● The data:
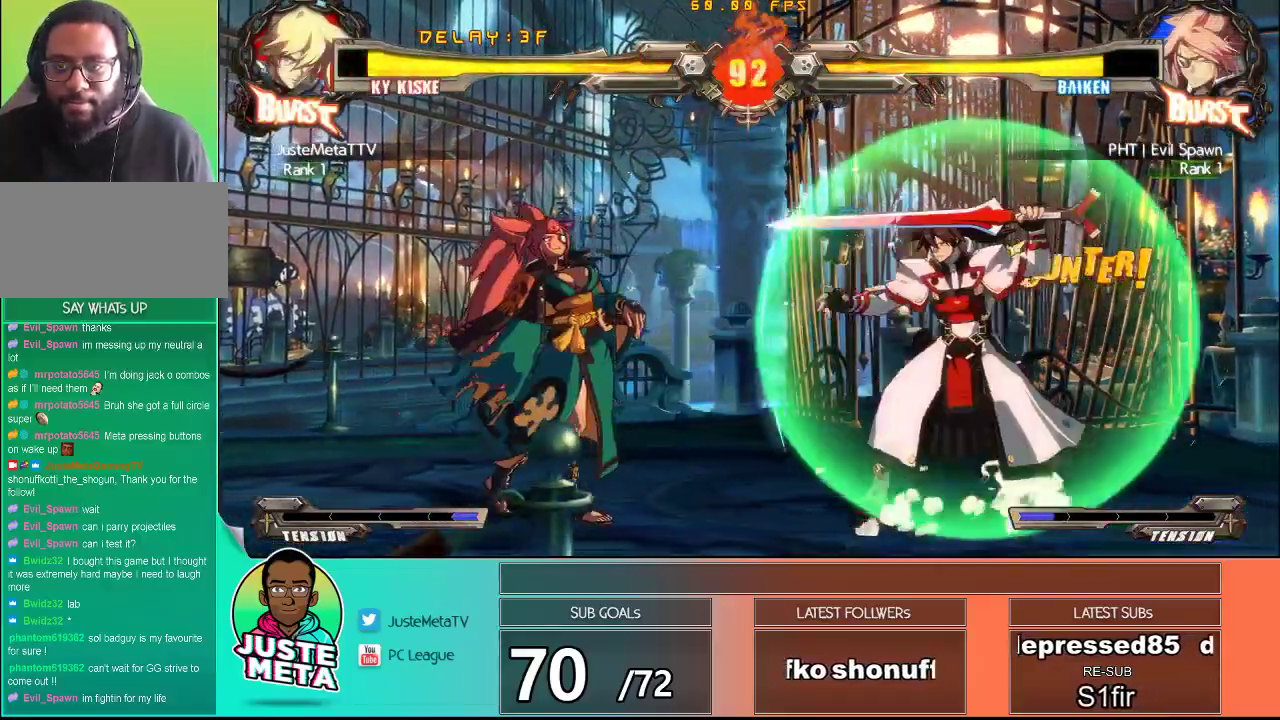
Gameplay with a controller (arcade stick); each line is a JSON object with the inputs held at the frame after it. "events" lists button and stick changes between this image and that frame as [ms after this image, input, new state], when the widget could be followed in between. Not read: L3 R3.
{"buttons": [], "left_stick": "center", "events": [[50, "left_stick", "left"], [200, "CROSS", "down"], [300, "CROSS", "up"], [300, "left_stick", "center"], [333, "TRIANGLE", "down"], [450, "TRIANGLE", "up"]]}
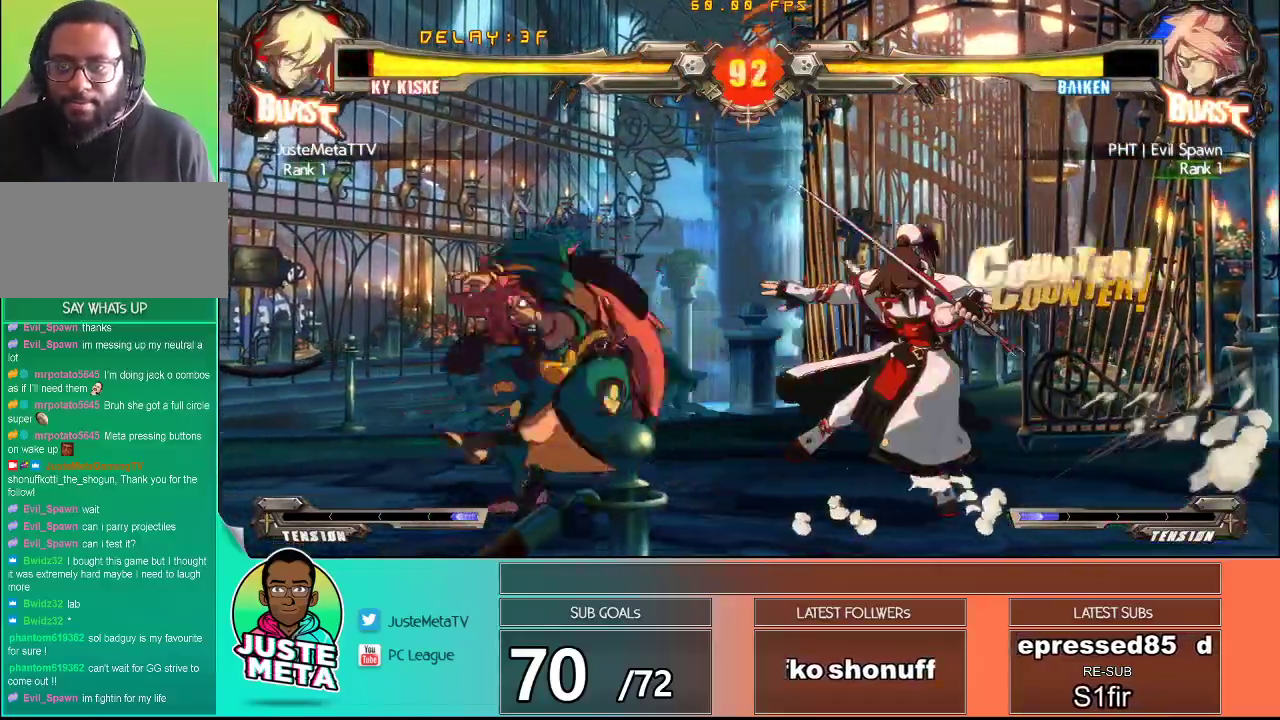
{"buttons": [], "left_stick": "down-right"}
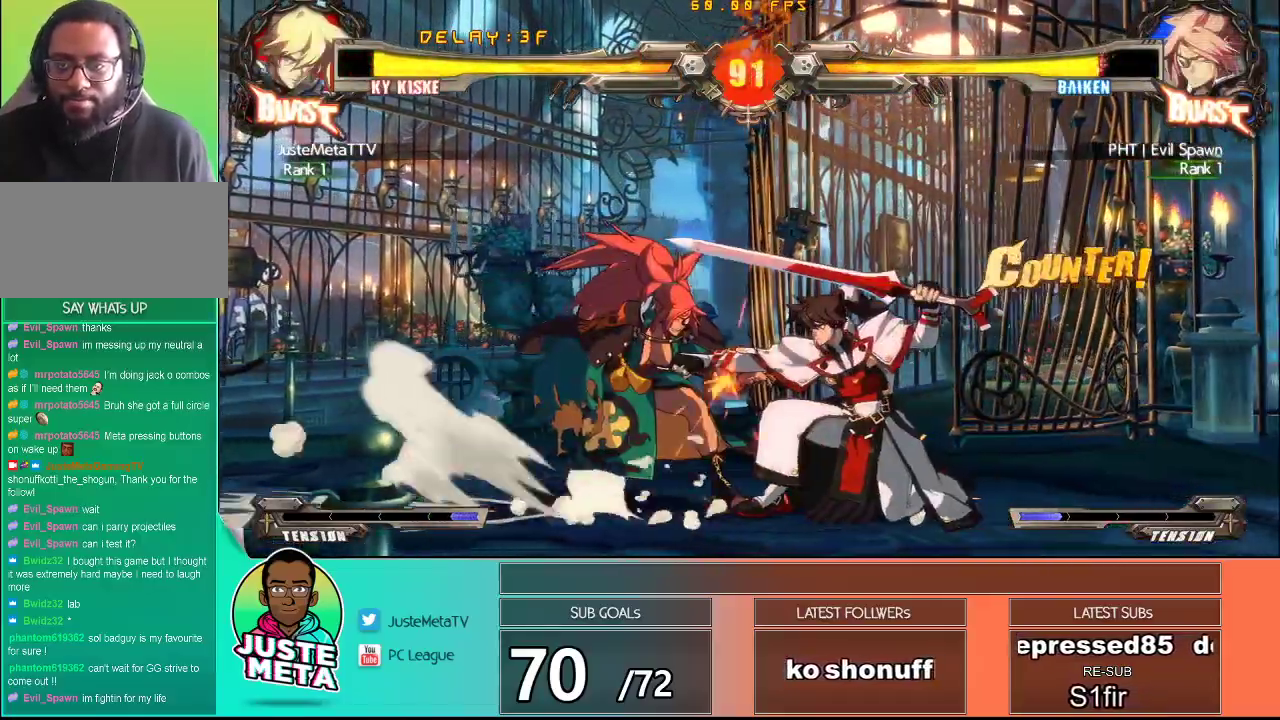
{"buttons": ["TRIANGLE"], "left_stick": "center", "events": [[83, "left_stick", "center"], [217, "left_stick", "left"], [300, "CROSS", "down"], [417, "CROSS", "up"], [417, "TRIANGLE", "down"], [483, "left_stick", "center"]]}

● What to produce: Please return the lines above exactly, with the pictures omitted.

● Result of the task:
Gameplay with a controller (arcade stick); each line is a JSON object with the inputs held at the frame after it. "events" lists button and stick changes between this image and that frame as [ms after this image, input, new state], when the widget could be followed in between. Not read: L3 R3.
{"buttons": [], "left_stick": "center", "events": [[50, "left_stick", "left"], [200, "CROSS", "down"], [300, "CROSS", "up"], [300, "left_stick", "center"], [333, "TRIANGLE", "down"], [450, "TRIANGLE", "up"]]}
{"buttons": [], "left_stick": "down-right"}
{"buttons": ["TRIANGLE"], "left_stick": "center", "events": [[83, "left_stick", "center"], [217, "left_stick", "left"], [300, "CROSS", "down"], [417, "CROSS", "up"], [417, "TRIANGLE", "down"], [483, "left_stick", "center"]]}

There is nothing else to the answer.